— Start Supplied text —
Kafka Streams Threading Model with more than one Stream on the same instance and JVM - apache-kafka

Hi I am trying to get a bit more of an understanding on the kafka streams threading model and I am looking at this example in the confluent docs https://docs.confluent.io/current/streams/architecture.html#example
I understand that this example is for a single 'kafka streams app' that, in the first diagram, is deployed on a single machine and allowed to use two threads (configurable). It splits itself across the the two threads leading to 3 separate 'tasks' that, I think, do the same thing as each other they are just parallelized. That much I think I understand.
My question is what if I deploy a second totally different 'kafka streams app' with its own unique client id on that same machine and in the same jvm. Will this second kafka streams app be able to use the same two (share) threads as the first or does the first stream monopolise the threads it is allowed to use.
another way of asking this might be is the minimum number of threads necessary, equal to the number of separate Kafka stream apps running on the machine?

Threads are owned by KafkaStreams instances. Thus, if you create and start multiple KafkaStreams each instance has its own threads -- they are not shared.
Btw: the number of tasks is independent of the number of KafkaStreams instances and the number of threads. The number of tasks depends on the number of partitions of your input topic as well as the structure of your topology DAG.
Also, the number of tasks effectively limits the overall parallelism. Each task is executed by exactly one thread. If you have more threads than tasks, some threads will be idle as there is no task that can be assigned to them.
One more thing: for a parallelism point of view, there is not difference if you start one KafkaStreams instance and configure it with 3 threads, or if you start three KafkaStreams instances with one thread each. All available tasks will be evenly distributed over all available threads.

Related

In Kafka Streams, how do you parallelize complex operations (or sub-topologies) using multiple topics and partitions?

I am currently trying to understand how Kafka Streams achieves parallelism. My main concern boils down to three questions:
Can multiple sub-topologies read from the same partition?
How can you parallelise a complex operation (making up a sub-topology) that uses the processor API and requires reading the entire topic?
Can multiple sub-topologies read from the same topic (such that independent and expensive operations on the same topic can be run in different sub-topologies)?
As the developer, we don't have direct control about how topologies are divided into sub-topologies. Kafka Streams divides the Topology into multiple sub-topologies using Topics as a "bridge" where possible. Additionally, multiple stream tasks are created that each read a subset of data from the input topic, divided by partition. The documentation reads:
Slightly simplified, the maximum parallelism at which your application may run is bounded by the maximum number of stream tasks, which itself is determined by maximum number of partitions of the input topic(s) the application is reading from.
Assume there was a sub-topology that reads multiple input topics whose number of partitions are not identical. If the above excerpt of the documentation is to be believed, then one or more partitions of the topic that has less partitions would need to be assigned to multiple stream tasks (if both topics need to be read for the logic to work). However, this should not be possible, because, as I understand it, multiple instances of the streams application (each sharing the same application id) act as one Consumer group, where each partition is only assigned once. In such a case, the number of tasks being created for a sub-topology should actually be limited by the minimum number of partitions of its input topics, i.e. a single partition is only assigned to one Task.
— End Supplied text —
# Exercise task 1
Check statements (a), (b) and (c) against the Kafka Streams thread. For each, answer yes or no and quote the exact words of the thread that decide it.
(a) Multiple KafkaStreams instances started in the same JVM share their threads.
(b) Each task is executed by exactly one thread.
(c) The number of tasks depends on the number of KafkaStreams instances.
# Exercise task 2
From the Kafka Streams thread, retype everything from "In Kafka Streams, how" down to "the same partition?".
# Exercise task 3
In the Kafka Streams thread, what happens when there are more threads than tasks?
— Start Dataset records —
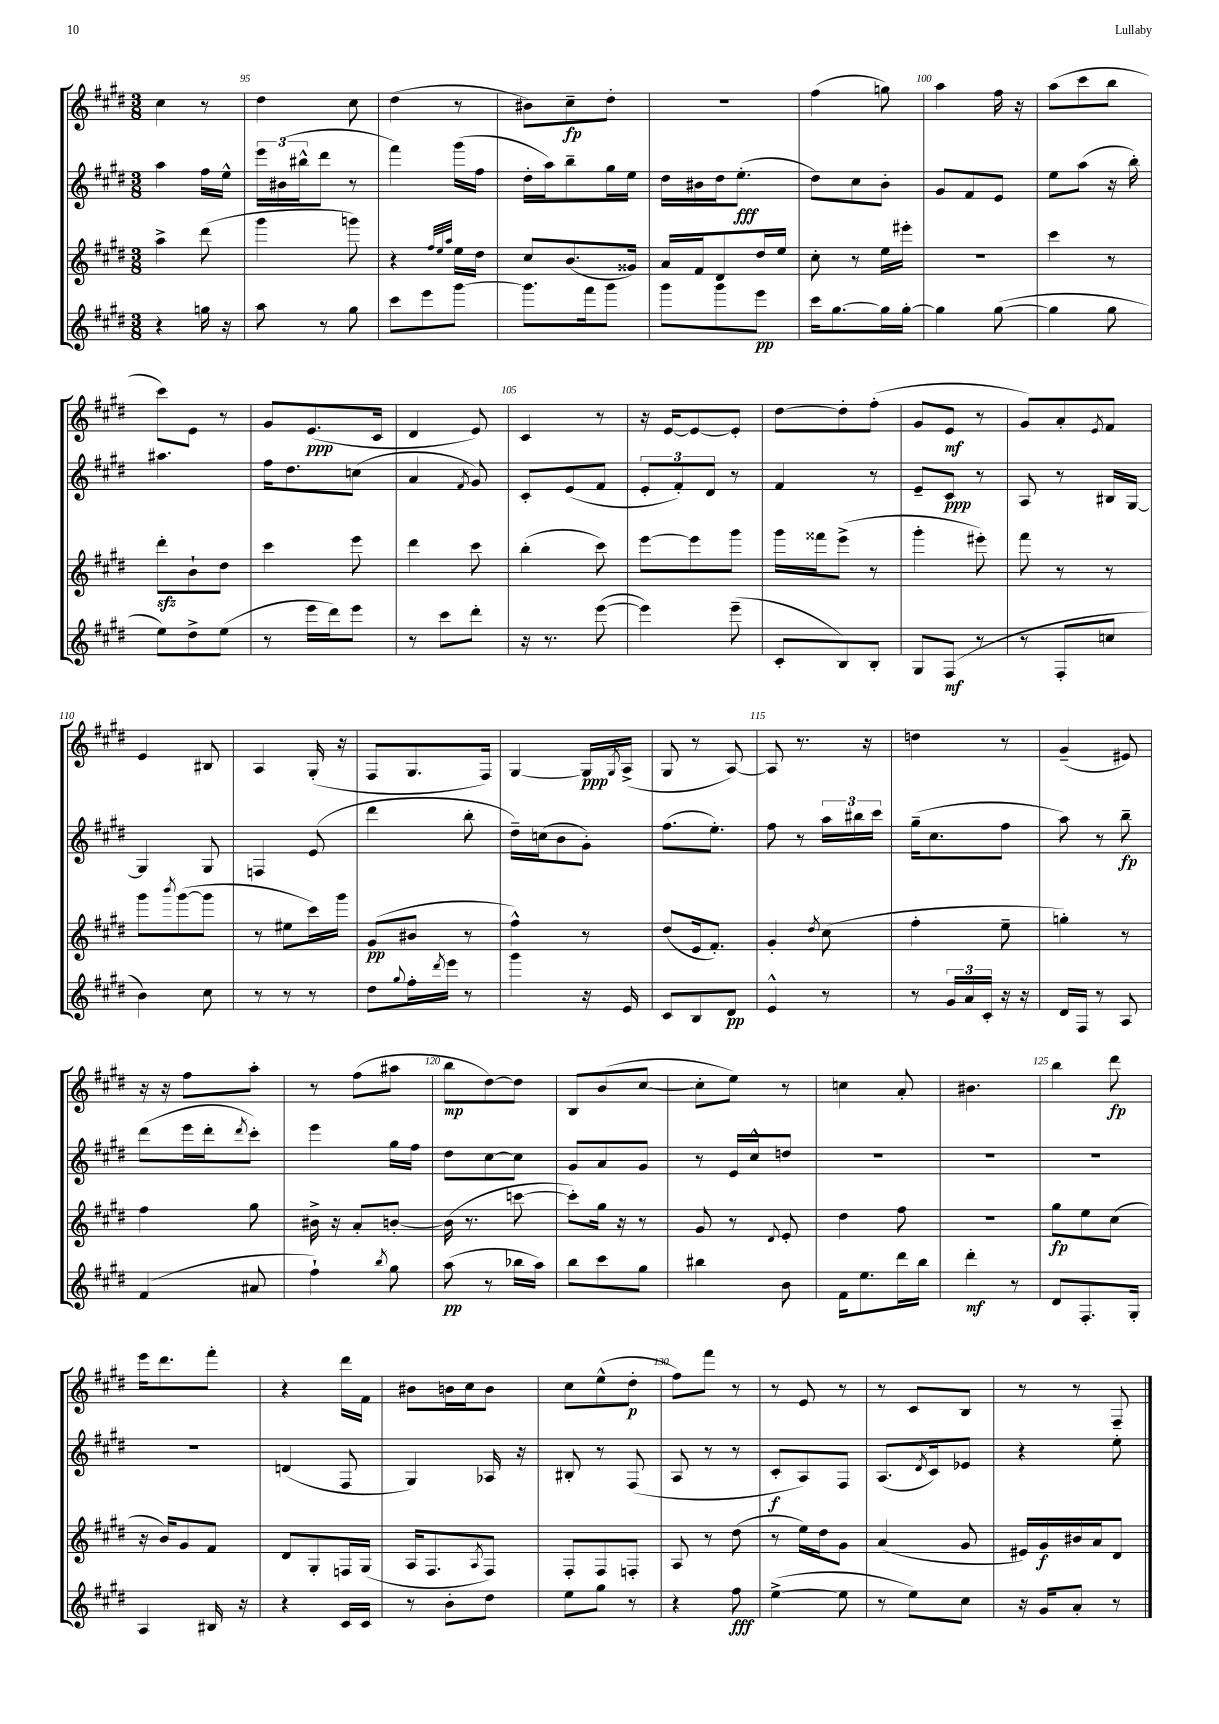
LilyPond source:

<<
\new StaffGroup <<
\new Staff = "s0" {
    \clef treble \key e \major \numericTimeSignature \time 3/8
    cis''4 r8 |
    dis''4 cis''8 |
    dis''4( r8 |
    bis'8) cis''8--\fp dis''8-. |
    R4. |
    fis''4( g''8) |
    a''4 fis''16 r16 |
    a''8( cis'''8 b''8 |
    cis'''8) e'8 r8 |
    gis'8 e'8.\ppp( cis'16 |
    dis'4 e'8) |
    cis'4 r8 |
    r16 e'16~ e'8~ e'8-. |
    dis''8~ dis''8-. fis''8-.( |
    gis'8 e'8\mf r8 |
    gis'8) a'8-. \acciaccatura { e'8 } fis'8 |
    e'4 bis8 |
    a4 gis16-.( r16 |
    fis8 gis8. fis16) |
    gis4~ gis16\ppp \acciaccatura { gis8 } a16->( |
    gis8 r8 a8~) |
    a8 r8. r16 |
    d''4 r8 |
    gis'4--( eis'8) |
    r16 r16 fis''8 a''8-. |
    r8 fis''8( ais''8 |
    b''8\mp dis''8~) dis''8 |
    b8 b'8( cis''8~ |
    cis''8-. e''8) r8 |
    c''4 a'8-. |
    bis'4. |
    b''4 dis'''8\fp |
    e'''16 dis'''8. fis'''8-. |
    r4 dis'''16 fis'16 |
    bis'8 b'16 cis''16 b'8 |
    cis''8 e''8-^( dis''8-.\p |
    fis''8) fis'''8 r8 |
    r8 e'8 r8 |
    r8 cis'8 b8 |
    r8 r8 fis8-- \bar "|." |
}
\new Staff = "s1" {
    \clef treble \key e \major \numericTimeSignature \time 3/8
    a''4 fis''16 e''16-^ |
    \tuplet 3/2 { e'''16 bis'16( bis''16-^ } dis'''8 r8 |
    fis'''4) gis'''16( fis''16 |
    dis''16-. a''16) b''8-- gis''16 e''16 |
    dis''16 bis'16 dis''16 e''8.-.\fff( |
    dis''8) cis''8 b'8-. |
    gis'8 fis'8 e'8 |
    e''8 a''8( r16 b''16-.) |
    ais''4. |
    fis''16 dis''8. c''8( |
    a'4 \acciaccatura { fis'8 } gis'8) |
    cis'8-. e'8( fis'8 |
    \tuplet 3/2 { e'8-. fis'8-.) dis'8 } r8 |
    fis'4 r8 |
    e'8-- cis'8\ppp r8 |
    a8 r8 bis16 gis16~ |
    gis4 gis8 |
    f4 e'8( |
    dis'''4 b''8-. |
    dis''16--) c''16( b'8 gis'8-.) |
    fis''8.( e''8.-.) |
    fis''8 r8 \tuplet 3/2 { a''16 bis''16 cis'''16 } |
    gis''16--( cis''8. fis''8 |
    a''8) r8 b''8--\fp |
    dis'''8( e'''16 dis'''16-. \acciaccatura { dis'''8 } cis'''8-.) |
    e'''4 gis''16 fis''16 |
    dis''8 cis''8~ cis''8 |
    gis'8 a'8 gis'8 |
    r8 e'16 cis''16-^ d''8 |
    R4. |
    R4. |
    R4. |
    R4. |
    d'4( fis8 |
    gis4) aes16 r16 |
    bis8-. r8 fis8( |
    a8 r8 r8 |
    cis'8-.\f a8) fis8 |
    a8.( \acciaccatura { dis'8 } cis'16) ees'8 |
    r4 e''8-. \bar "|." |
}
\new Staff = "s2" {
    \clef treble \key e \major \numericTimeSignature \time 3/8
    a''4-> dis'''8( |
    gis'''4 g'''8) |
    r4 \grace { fis''32 e''32 a''32 } e''16 dis''16 |
    cis''8 b'8.( gisis'16) |
    a'16 fis'16 dis'8 dis''16 e''16 |
    cis''8-. r8 e''16 eis'''16-. |
    R4. |
    cis'''4 r8 |
    dis'''8-.\sfz b'8-! dis''8 |
    cis'''4 e'''8 |
    dis'''4 cis'''8 |
    b''4-.( cis'''8) |
    e'''8~ e'''8 gis'''8 |
    gis'''16 fisis'''16 e'''8->( r8 |
    gis'''4-. eis'''8-.) |
    fis'''8 r8 r8 |
    gis'''8 \acciaccatura { b'''8 } gis'''8~( gis'''8 |
    r8 eis''8 cis'''16) gis'''16 |
    gis'8\pp( bis'8 r8 |
    fis''4-^) r8 |
    dis''8( e'16 fis'8.-.) |
    gis'4-. \acciaccatura { dis''8 } cis''8( |
    fis''4-. e''8-- |
    g''4-.) r8 |
    fis''4 gis''8 |
    bis'16-> r16 a'8-. b'8~-. |
    b'16( r8. c'''8~ |
    c'''8-.) gis''16 r16 r8 |
    gis'8 r8 \appoggiatura { dis'8 } e'8-. |
    dis''4 fis''8 |
    R4. |
    gis''8\fp e''8 cis''8( |
    r16 b'16) gis'8 fis'8 |
    dis'8 gis8-. f16 gis16( |
    a16 fis8. \acciaccatura { a8 } fis8) |
    fis8-. fis8 f8-. |
    a8 r8 dis''8( |
    r8 e''16) dis''16 gis'8 |
    a'4( gis'8 |
    eis'16) gis'16\f bis'16 a'16 dis'8 \bar "|." |
}
\new Staff = "s3" {
    \clef treble \key e \major \numericTimeSignature \time 3/8
    r4 g''16 r16 |
    a''8 r8 gis''8 |
    cis'''8 e'''8 gis'''8~ |
    gis'''8. fis'''16 gis'''8 |
    gis'''8 gis'''8 e'''8\pp |
    cis'''16 gis''8.~ gis''16 gis''16~-. |
    gis''4 gis''8~( |
    gis''4 gis''8 |
    e''8) dis''8-> e''8( |
    r8 e'''16 dis'''16) e'''8 |
    r8 cis'''8 dis'''8-. |
    r16 r8. e'''8~( |
    e'''4) e'''8--( |
    cis'8-. b8) b8-. |
    gis8 fis8\mf( r8 |
    r8 fis8-. c''8 |
    b'4) cis''8 |
    r8 r8 r8 |
    dis''8 \appoggiatura { gis''8 } fis''16-. \acciaccatura { dis'''8 } e'''16 r8 |
    gis'''4 r16 e'16 |
    cis'8 b8 dis'8\pp |
    e'4-^ r8 |
    r8 \tuplet 3/2 { gis'16 a'16 cis'16-. } r16 r16 |
    dis'16 fis16 r8 a8 |
    fis'4( ais'8 |
    fis''4-!) \acciaccatura { b''8 } gis''8 |
    a''8\pp( r8 bes''16 a''16) |
    b''8 cis'''8 gis''8 |
    bis''4 b'8 |
    fis'16 e''8. dis'''16 b''16 |
    dis'''4-.\mf r8 |
    dis'8 fis8.-. gis16-. |
    a4 bis16 r16 |
    r4 cis'16 cis'16 |
    r8 b'8-. dis''8 |
    e''8 gis''8 r8 |
    r4 fis''8\fff |
    e''4~->( e''8 |
    r8 e''8) cis''8 |
    r16 gis'16 a'8-. r8 \bar "|." |
}
>>
>>
\layout { \context { \Score currentBarNumber = #94 \override BarNumber.break-visibility = ##(#f #t #t) barNumberVisibility = #(every-nth-bar-number-visible 5) } }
— End Dataset records —
# Exercise answer 1
(a) No: "if you create and start multiple KafkaStreams each instance has its own threads -- they are not shared."
(b) Yes: "Each task is executed by exactly one thread."
(c) No: "the number of tasks is independent of the number of KafkaStreams instances and the number of threads."

# Exercise answer 2
In Kafka Streams, how do you parallelize complex operations (or sub-topologies) using multiple topics and partitions?

I am currently trying to understand how Kafka Streams achieves parallelism. My main concern boils down to three questions:
Can multiple sub-topologies read from the same partition?

# Exercise answer 3
Some threads will be idle, because no task can be assigned to them.